The leaders of Europe’s big five – Germany, France, Britain, Italy, and Spain – demanded Thursday that Egyptian President Hosni Mubarak begin a democratic transition “immediately” and condemned violence against media as “unacceptable.”
It was the strongest language used by Europe to date, though still insufficient by some standards.
“It’s not a question of gradually increasing pressure on him. He’s the obstacle," says José Ignacio Torreblanca, senior policy fellow in the European Council on Foreign Relations. "The source of instability is Mubarak. Millions of Europeans came to that conclusion in two hours watching the scenes of violence, but EU leaders haven't after weeks."
The statement comes several days after three of those nations – Britain, France, and Germany – issued an initial, less forceful statement saying they "recognize the moderating role President Mubarak has played" and urging "him to show the same moderation in addressing the current situation in Egypt.”
Today's statement went a step further, underscoring the growing pressure that European leaders are under to react more decisively against violence that has already targeted several European journalists. Yet it also revealed the continued absence of a united response from the entire European Union.
Leaders calls for 'quick and orderly transition'
“We are watching with utmost concern the deteriorating situation in Egypt,” said today's statement (read here), signed by Chancellor Angela Merkel, President Nicolas Sarkozy, Prime Minister David Cameron, President Silvio Berlusconi, and Prime Minister José Luis Rodríguez Zapatero. “Only a quick and orderly transition to a broad-based Government will make it possible to overcome the challenges Egypt is now facing.”
Ms. Merkel and Mr. Zapatero went further in Madrid during a press conference, stopping just short of asking Mubarak to resign.
“I spoke with the Egyptian president and asked him to start this dialogue. Nobody can think that things will remain the same," Merkel said through a translator.
Zapatero added: “We want democracy in Egypt, and when that aspiration is demanded with severity by the majority of the population, it becomes urgent. Any further consideration could be interpreted as interfering,” he concluded.
But that fear of interfering is precisely what many in Europe are criticizing.
“We have been interfering for 30 years by supporting someone,” says Mr. Torreblanca of the European Council on Foreign Relations. “It’s Mubarak who made the qualitative change and broke the contract by releasing his dogs that are now attacking European journalists.”
Demonstrations in support of democratic reforms in the Middle East have taken place throughout European capitals. Columnists and editorials are also increasingly asking their government for a stronger stance. Among the dozens of harassed journalists were several European nationals, including a Greek who was stabbed in the leg and at least three Spaniards who were attacked.

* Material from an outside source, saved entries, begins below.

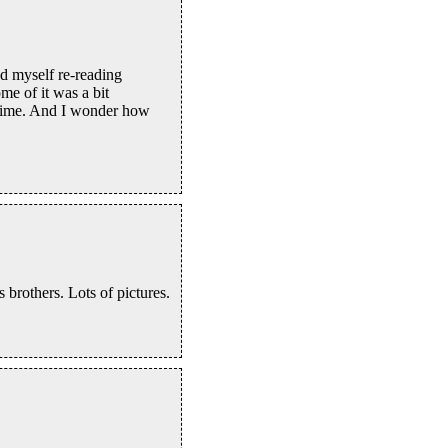
nd myself re-reading
me of it was a bit
metime. And I wonder how
 brothers. Lots of pictures.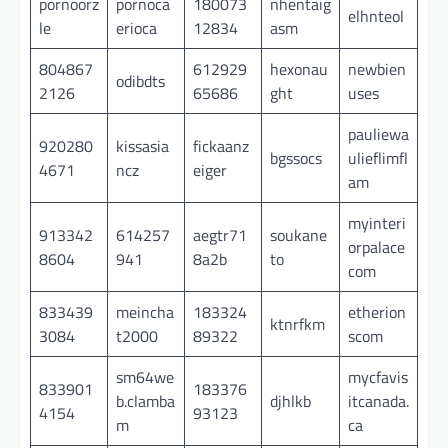
pornoorz
pornoca
180073
nhentaig
elhnteol
le
erioca
12834
asm
804867
612929
hexonau
newbien
odibdts
2126
65686
ght
uses
pauliewa
920280
kissasia
fickaanz
bgssocs
ulieflimfl
4671
ncz
eiger
am
myinteri
913342
614257
aegtr71
soukane
orpalace
8604
941
8a2b
to
com
833439
meincha
183324
etherion
ktnrfkm
3084
t2000
89322
scom
sm64we
mycfavis
833901
183376
b.clamba
djhlkb
itcanada.
4154
93123
m
ca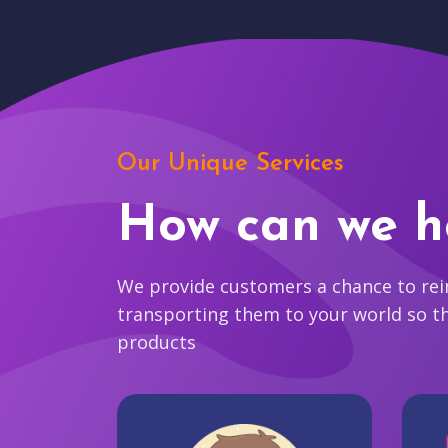
Our Unique Services
How can we h
We provide customers a chance to reim
transporting them to your world so t
products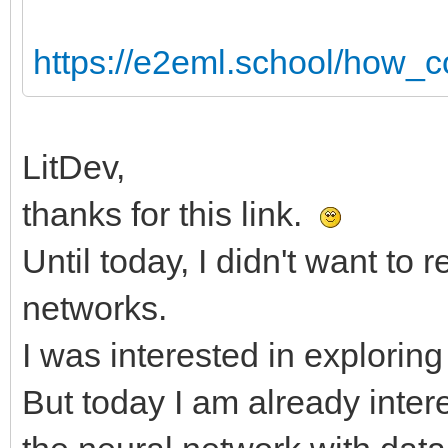
https://e2eml.school/how_c
LitDev,
thanks for this link.
Until today, I didn't want to 
networks.
I was interested in explori
But today I am already int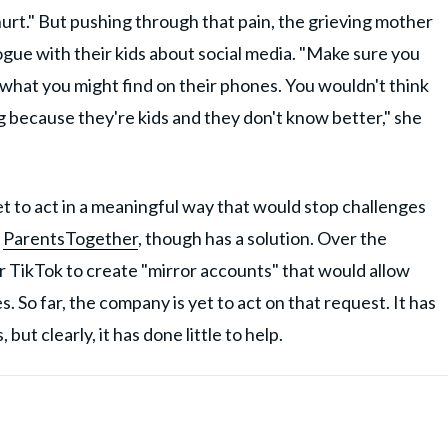
o hurt." But pushing through that pain, the grieving mother
ogue with their kids about social media. "Make sure you
what you might find on their phones. You wouldn't think
ng because they're kids and they don't know better," she
et to act in a meaningful way that would stop challenges
,
ParentsTogether
, though has a solution. Over the
 TikTok to create "mirror accounts" that would allow
. So far, the company is yet to act on that request. It has
ut clearly, it has done little to help.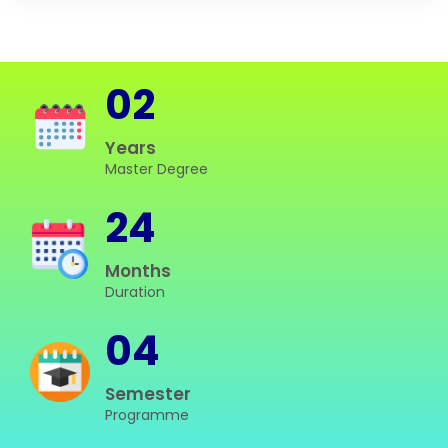
02
Years
Master Degree
24
Months
Duration
04
Semester
Programme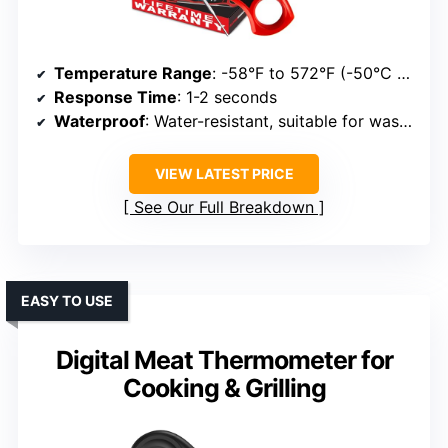
Temperature Range
: -58°F to 572°F (-50°C to 300°C)
Response Time
: 1-2 seconds
Waterproof
: Water-resistant, suitable for washing
VIEW LATEST PRICE
See Our Full Breakdown
EASY TO USE
Digital Meat Thermometer for
Cooking & Grilling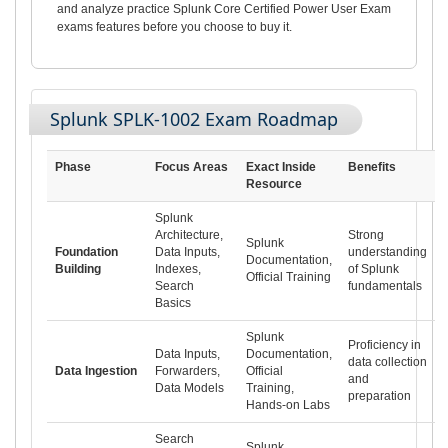
and analyze practice Splunk Core Certified Power User Exam
exams features before you choose to buy it.
Splunk SPLK-1002 Exam Roadmap
Phase
Focus Areas
Exact Inside
Benefits
Resource
Splunk
Architecture,
Strong
Splunk
Foundation
Data Inputs,
understanding
Documentation,
Building
Indexes,
of Splunk
Official Training
Search
fundamentals
Basics
Splunk
Proficiency in
Data Inputs,
Documentation,
data collection
Data Ingestion
Forwarders,
Official
and
Data Models
Training,
preparation
Hands-on Labs
Search
Splunk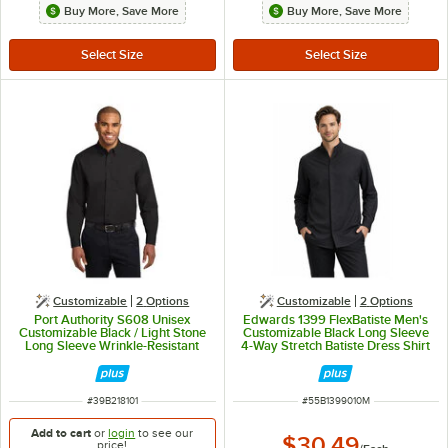
Buy More, Save More
Buy More, Save More
Customizable
2
Options
Customizable
2
Options
Port Authority S608 Unisex
Edwards 1399 FlexBatiste Men's
Customizable Black / Light Stone
Customizable Black Long Sleeve
Long Sleeve Wrinkle-Resistant
4-Way Stretch Batiste Dress Shirt
Easy-Care Dress Shirt - 2X
with Stand-Up Collar - M
ITEM NUMBER
ITEM NUMBER
#
39B218101
#
55B1399010M
Add to cart
or
login
to see our
$30.49
price!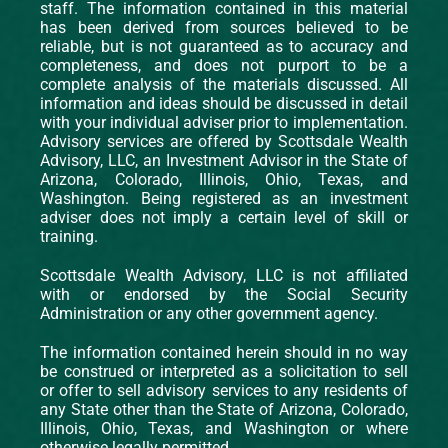
staff. The information contained in this material
has been derived from sources believed to be
reliable, but is not guaranteed as to accuracy and
completeness, and does not purport to be a
complete analysis of the materials discussed. All
information and ideas should be discussed in detail
with your individual adviser prior to implementation.
Advisory services are offered by Scottsdale Wealth
Advisory, LLC, an Investment Advisor in the State of
Arizona, Colorado, Illinois, Ohio, Texas, and
Washington. Being registered as an investment
adviser does not imply a certain level of skill or
training.
Scottsdale Wealth Advisory, LLC is not affiliated
with or endorsed by the Social Security
Administration or any other government agency.
The information contained herein should in no way
be construed or interpreted as a solicitation to sell
or offer to sell advisory services to any residents of
any State other than the State of Arizona, Colorado,
Illinois, Ohio, Texas, and Washington or where
otherwise legally permitted.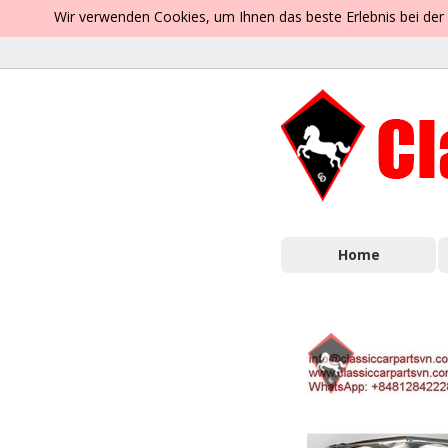
Wir verwenden Cookies, um Ihnen das beste Erlebnis bei der
Home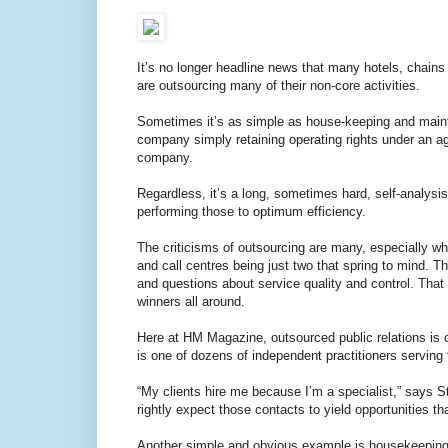
It’s no longer headline news that many hotels, chai
are outsourcing many of their non-core activities.
Sometimes it’s as simple as house-keeping and main
company simply retaining operating rights under an 
company.
Regardless, it’s a long, sometimes hard, self-analysi
performing those to optimum efficiency.
The criticisms of outsourcing are many, especially wh
and call centres being just two that spring to mind. T
and questions about service quality and control. Tha
winners all around.
Here at HM Magazine, outsourced public relations is 
is one of dozens of independent practitioners serving t
“My clients hire me because I’m a specialist,” says 
rightly expect those contacts to yield opportunities t
Another simple and obvious example is housekeeping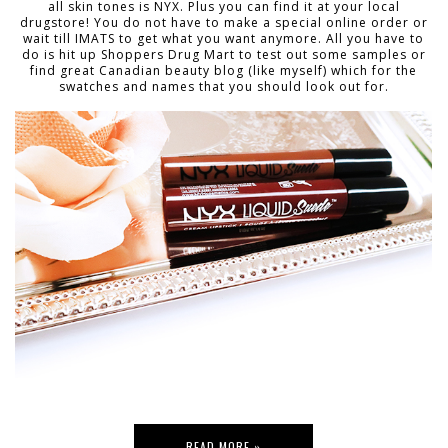
all skin tones is NYX. Plus you can find it at your local
drugstore! You do not have to make a special online order or
wait till IMATS to get what you want anymore. All you have to
do is hit up Shoppers Drug Mart to test out some samples or
find great Canadian beauty blog (like myself) which for the
swatches and names that you should look out for.
READ MORE »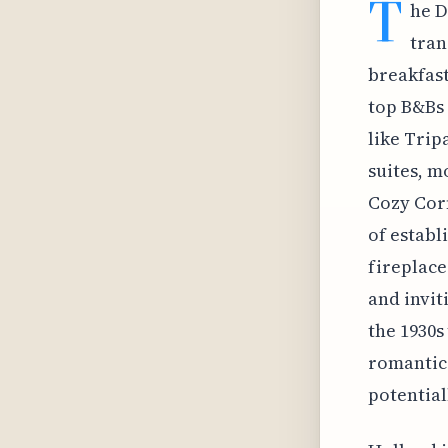
T
he D
tran
breakfast
top B&Bs 
like Trip
suites, m
Cozy Corn
of establ
fireplace
and invit
the 1930s
romantic
potential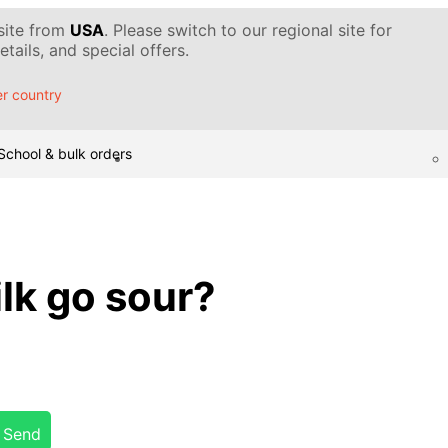
 site from
USA
. Please switch to our regional site for
tails, and special offers.
r country
School & bulk orders
lk go sour?
Send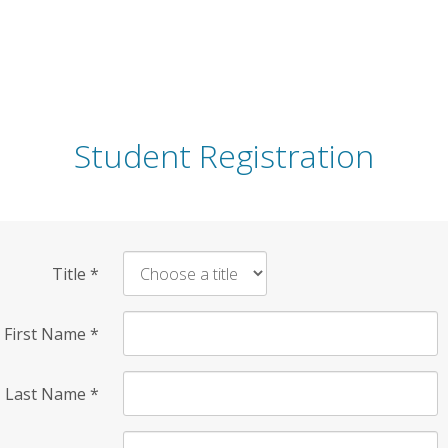
Student Registration
Title
*
First Name
*
Last Name
*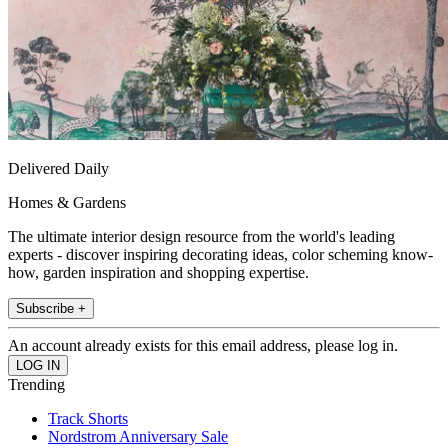
Delivered Daily
Homes & Gardens
The ultimate interior design resource from the world's leading
experts - discover inspiring decorating ideas, color scheming know-
how, garden inspiration and shopping expertise.
Subscribe +
An account already exists for this email address, please log in.
Trending
Track Shorts
Nordstrom Anniversary Sale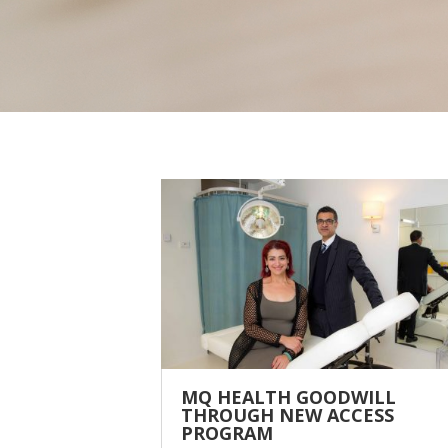
MQ HEALTH GOODWILL
THROUGH NEW ACCESS
PROGRAM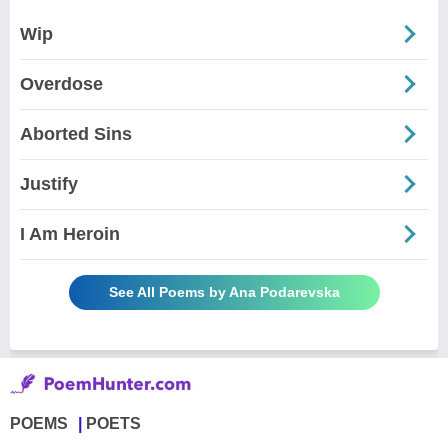
Wip
Overdose
Aborted Sins
Justify
I Am Heroin
See All Poems by Ana Podarevska
POEMS
POETS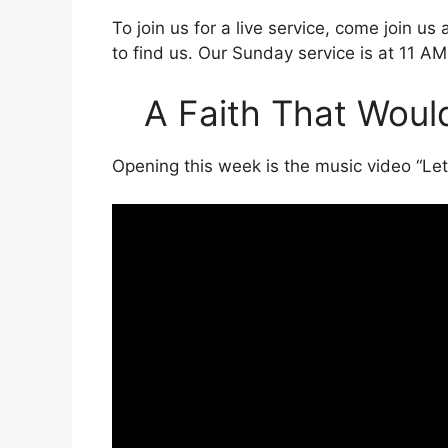
To join us for a live service, come join us
to find us. Our Sunday service is at 11 AM
A Faith That Would
Opening this week is the music video “Le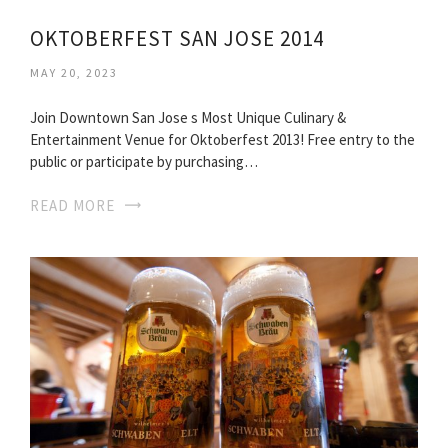
OKTOBERFEST SAN JOSE 2014
MAY 20, 2023
Join Downtown San Jose s Most Unique Culinary &
Entertainment Venue for Oktoberfest 2013! Free entry to the
public or participate by purchasing…
READ MORE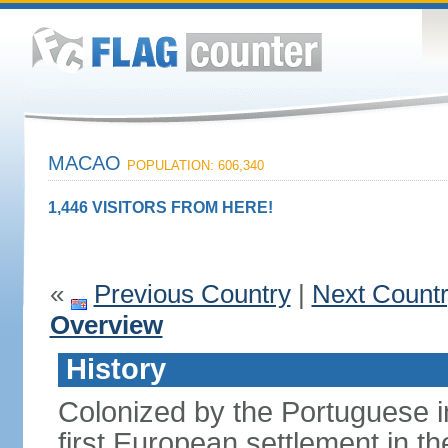
MACAO
POPULATION: 606,340
1,446 VISITORS FROM HERE!
«
Previous Country
|
Next Count
Overview
History
Colonized by the Portuguese i
first European settlement in t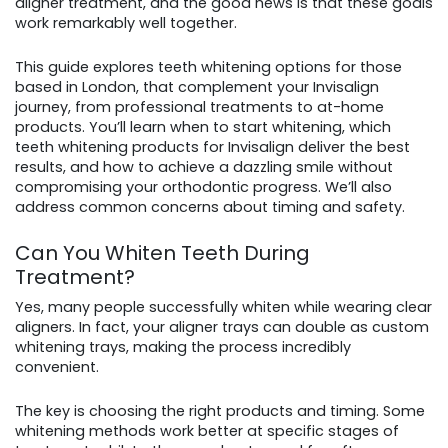
aligner treatment, and the good news is that these goals
work remarkably well together.
This guide explores teeth whitening options for those
based in London, that complement your Invisalign
journey, from professional treatments to at-home
products. You’ll learn when to start whitening, which
teeth whitening products for Invisalign deliver the best
results, and how to achieve a dazzling smile without
compromising your orthodontic progress. We’ll also
address common concerns about timing and safety.
Can You Whiten Teeth During
Treatment?
Yes, many people successfully whiten while wearing clear
aligners. In fact, your aligner trays can double as custom
whitening trays, making the process incredibly
convenient.
The key is choosing the right products and timing. Some
whitening methods work better at specific stages of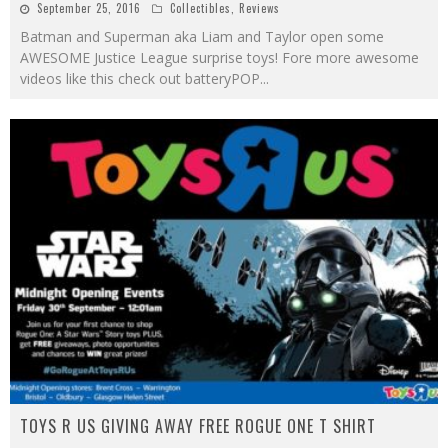
September 25, 2016
Collectibles
,
Reviews
Batman and Superman aka Liam and Taylor open some
AWESOME Justice League surprise toys! Fore more awesome
videos like this check out batteryPOP
...
TOYS R US GIVING AWAY FREE ROGUE ONE T SHIRT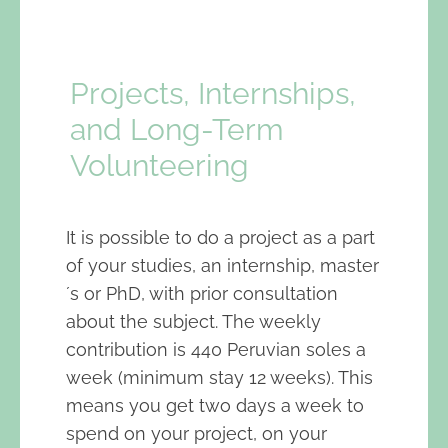
Projects, Internships,
and Long-Term
Volunteering
It is possible to do a project as a part
of your studies, an internship, master
´s or PhD, with prior consultation
about the subject. The weekly
contribution is 440 Peruvian soles a
week (minimum stay 12 weeks). This
means you get two days a week to
spend on your project, on your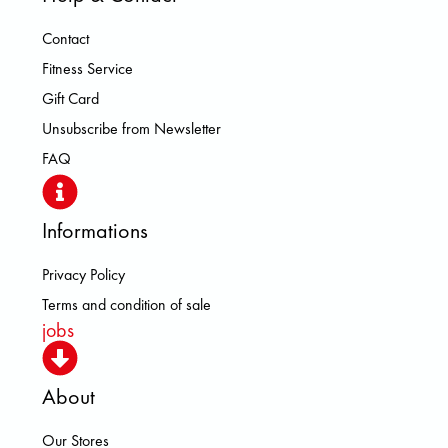
Contact
Fitness Service
Gift Card
Unsubscribe from Newsletter
FAQ
Informations
Privacy Policy
Terms and condition of sale
jobs
About
Our Stores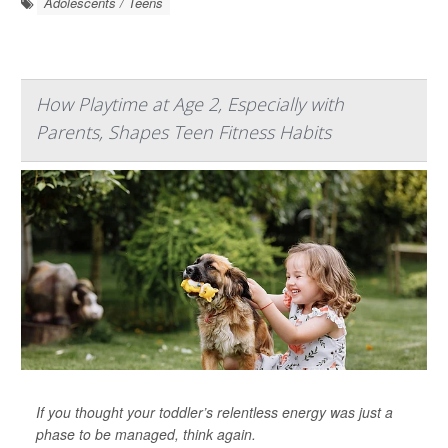
Adolescents / Teens
How Playtime at Age 2, Especially with
Parents, Shapes Teen Fitness Habits
If you thought your toddler’s relentless energy was just a
phase to be managed, think again.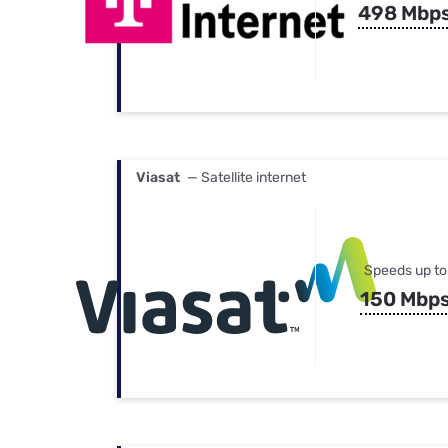
498 Mbp
Viasat
— Satellite internet
Speeds up to
150 Mbp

The United States and Europe share concern over broader regional instability that the protests in Egypt are triggering and the geopolitical realignment that could follow. But Europe has an additionally direct impact from instability in Northern African countries which supply gas to Europe, including Egypt.
Europe is also home to millions of North African and Middle Eastern immigrants and their descendents.
“What Mexico is to the US when things go bad, the Mediterranean is to Europe,” says Torreblanca. “For the EU the risks are more economic and societal.”